Because I’m trying to prove my belief correct.
I’m trying to shed truth to retweets, encouraging Facebook messages, and Instagram ‘likes’. I’m trying to show students who have nothing going for them, that down the road they can do the impossible. Personally, I’m trying to show the world that God is real. I don’t run, just to run, I run to win. I run to cast doubt on the haters, the hurdles, and the hindrances that stand in my way. I move as a reminder that I’m still alive, I’ve been given a second chance, and with every second gone that’s a step closer for victory to be gained.

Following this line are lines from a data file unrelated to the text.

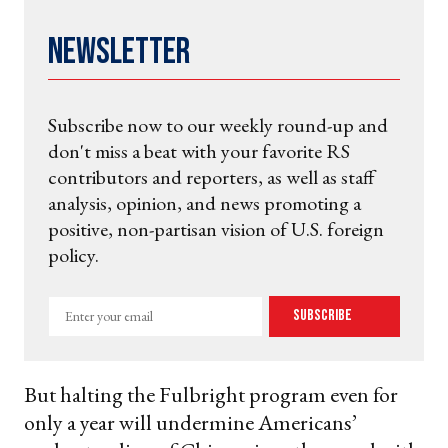
Newsletter
Subscribe now to our weekly round-up and
don't miss a beat with your favorite RS
contributors and reporters, as well as staff
analysis, opinion, and news promoting a
positive, non-partisan vision of U.S. foreign
policy.
Enter
Subscribe
your
email
But halting the Fulbright program even for
only a year will undermine Americans’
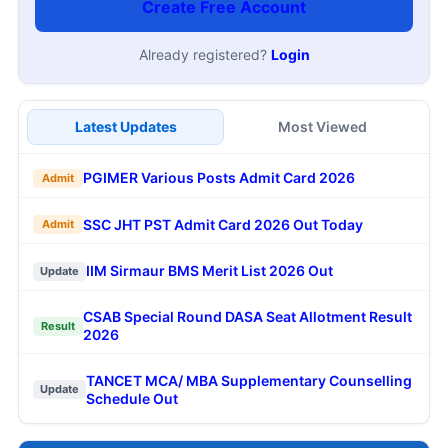
Create Free Account
Already registered?
Login
Latest Updates
Most Viewed
PGIMER Various Posts Admit Card 2026
Admit
SSC JHT PST Admit Card 2026 Out Today
Admit
IIM Sirmaur BMS Merit List 2026 Out
Update
CSAB Special Round DASA Seat Allotment Result
Result
2026
TANCET MCA/ MBA Supplementary Counselling
Update
Schedule Out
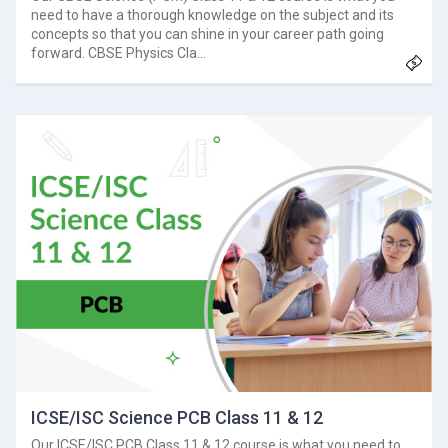
need to have a thorough knowledge on the subject and its
concepts so that you can shine in your career path going
forward. CBSE Physics Cla…
ICSE/ISC Science PCB Class 11 & 12
Our ICSE/ISC PCB Class 11 & 12 course is what you need to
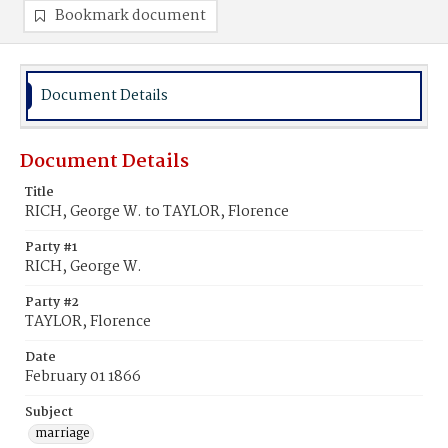
Bookmark document
Document Details
Document Details
Title
RICH, George W. to TAYLOR, Florence
Party #1
RICH, George W.
Party #2
TAYLOR, Florence
Date
February 01 1866
Subject
marriage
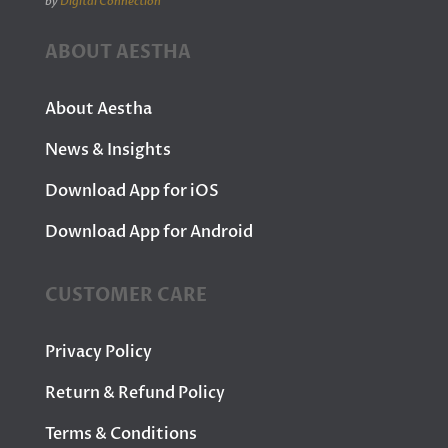
by
Digital Connection
ABOUT AESTHA
About Aestha
News & Insights
Download App for iOS
Download App for Android
CUSTOMER CARE
Privacy Policy
Return & Refund Policy
Terms & Conditions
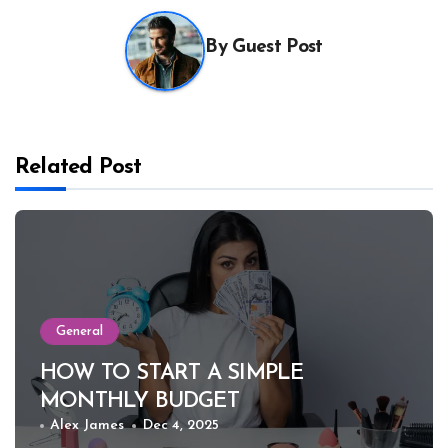
By
Guest Post
Related Post
General
HOW TO START A SIMPLE
MONTHLY BUDGET
Alex James
Dec 4, 2025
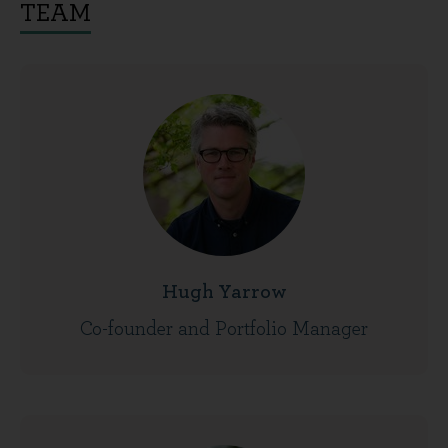
TEAM
Hugh Yarrow
Co-founder and Portfolio Manager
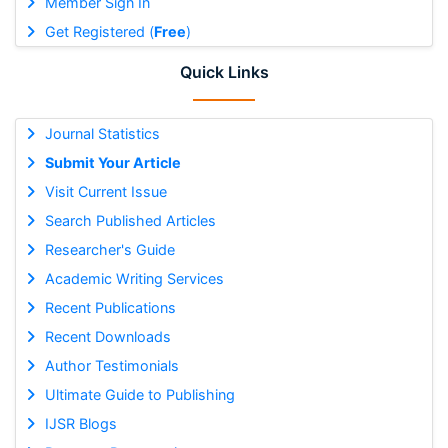
Member Sign In
Get Registered (
Free
)
Quick Links
Journal Statistics
Submit Your Article
Visit Current Issue
Search Published Articles
Researcher's Guide
Academic Writing Services
Recent Publications
Recent Downloads
Author Testimonials
Ultimate Guide to Publishing
IJSR Blogs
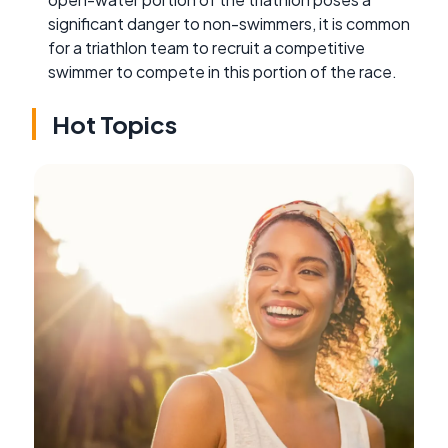
significant danger to non-swimmers, it is common
for a triathlon team to recruit a competitive
swimmer to compete in this portion of the race.
Hot Topics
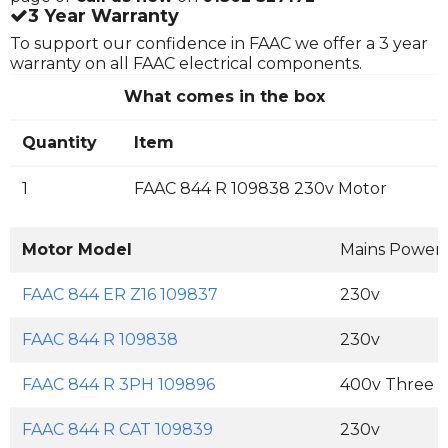
3 Year Warranty
To support our confidence in FAAC we offer a 3 year
warranty on all FAAC electrical components.
What comes in the box
Quantity
Item
1
FAAC 844 R 109838 230v Motor
Motor Model
Mains Power
FAAC 844 ER Z16 109837
230v
FAAC 844 R 109838
230v
FAAC 844 R 3PH 109896
400v Three 
FAAC 844 R CAT 109839
230v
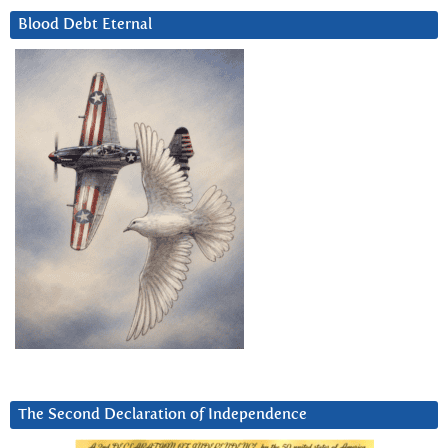
Blood Debt Eternal
The Second Declaration of Independence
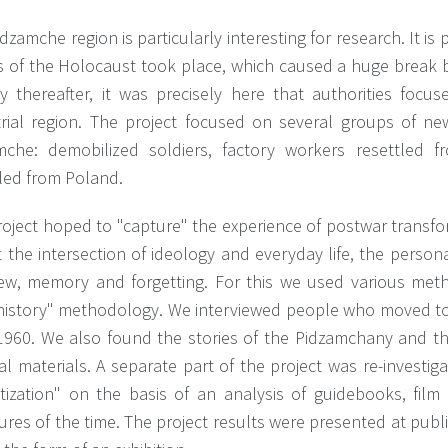
dzamche region is particularly interesting for research. It is 
s of the Holocaust took place, which caused a huge break 
ly thereafter, it was precisely here that authorities foc
trial region. The project focused on several groups of ne
mche: demobilized soldiers, factory workers resettled fr
tled from Poland.
oject hoped to "capture" the experience of postwar transfo
t the intersection of ideology and everyday life, the person
ew, memory and forgetting. For this we used various met
 history" methodology. We interviewed people who moved to 
1960. We also found the stories of the Pidzamchany and the
al materials. A separate part of the project was re-investiga
etization" on the basis of an analysis of guidebooks, film
res of the time. The project results were presented at public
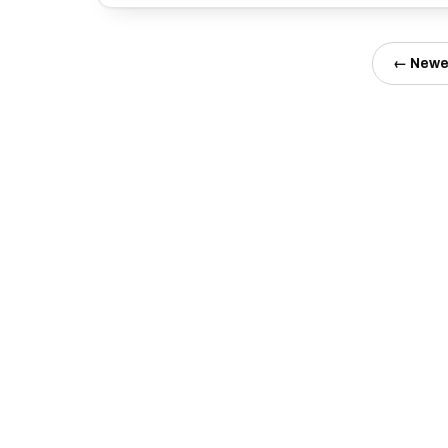
← Newe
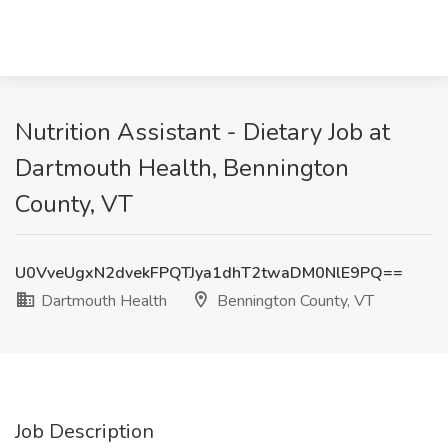
Nutrition Assistant - Dietary Job at
Dartmouth Health, Bennington
County, VT
U0VveUgxN2dvekFPQTJya1dhT2twaDM0NlE9PQ==
Dartmouth Health
Bennington County, VT
Job Description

This to scares me out of my mind.
I can’t think of many things in my life that I’ve dedicated as much time, focus, and energy to as this last year of training. I’ve had horrible injuries, I’ve felt old at times, and I’ve had to throw away a lot of greasy, delicious junk food for popcorn, fruit, and chicken.
Sometimes I yell on the treadmill, only when the gym is empty. Sometimes I get misty-eyed as the miles count down and my legs become stronger. I smile and raise my hands when my body feels like it’s moving like a horse. It’s those moments I’m in the right, it’s those moments that my life is in sync. I run because it brings God pleasure; I do it because He designed me to move.
It’s, in many ways, the best form of a sacrifice that I can offer Him. I’m not worth much, but I want Him to see His child is putting it all down in order to honor Him, and to show that he’ll fight the good fight.
Every night, even though I’m shaking, sore, and on the verge of seizing up with cramps throughout my lower body, I try as hard as I can to merely mumble these few words,
Please God, let me be fast.
In hopes that one day, He’ll hear me and place me on a path where the victory won’t go to me, but to Him.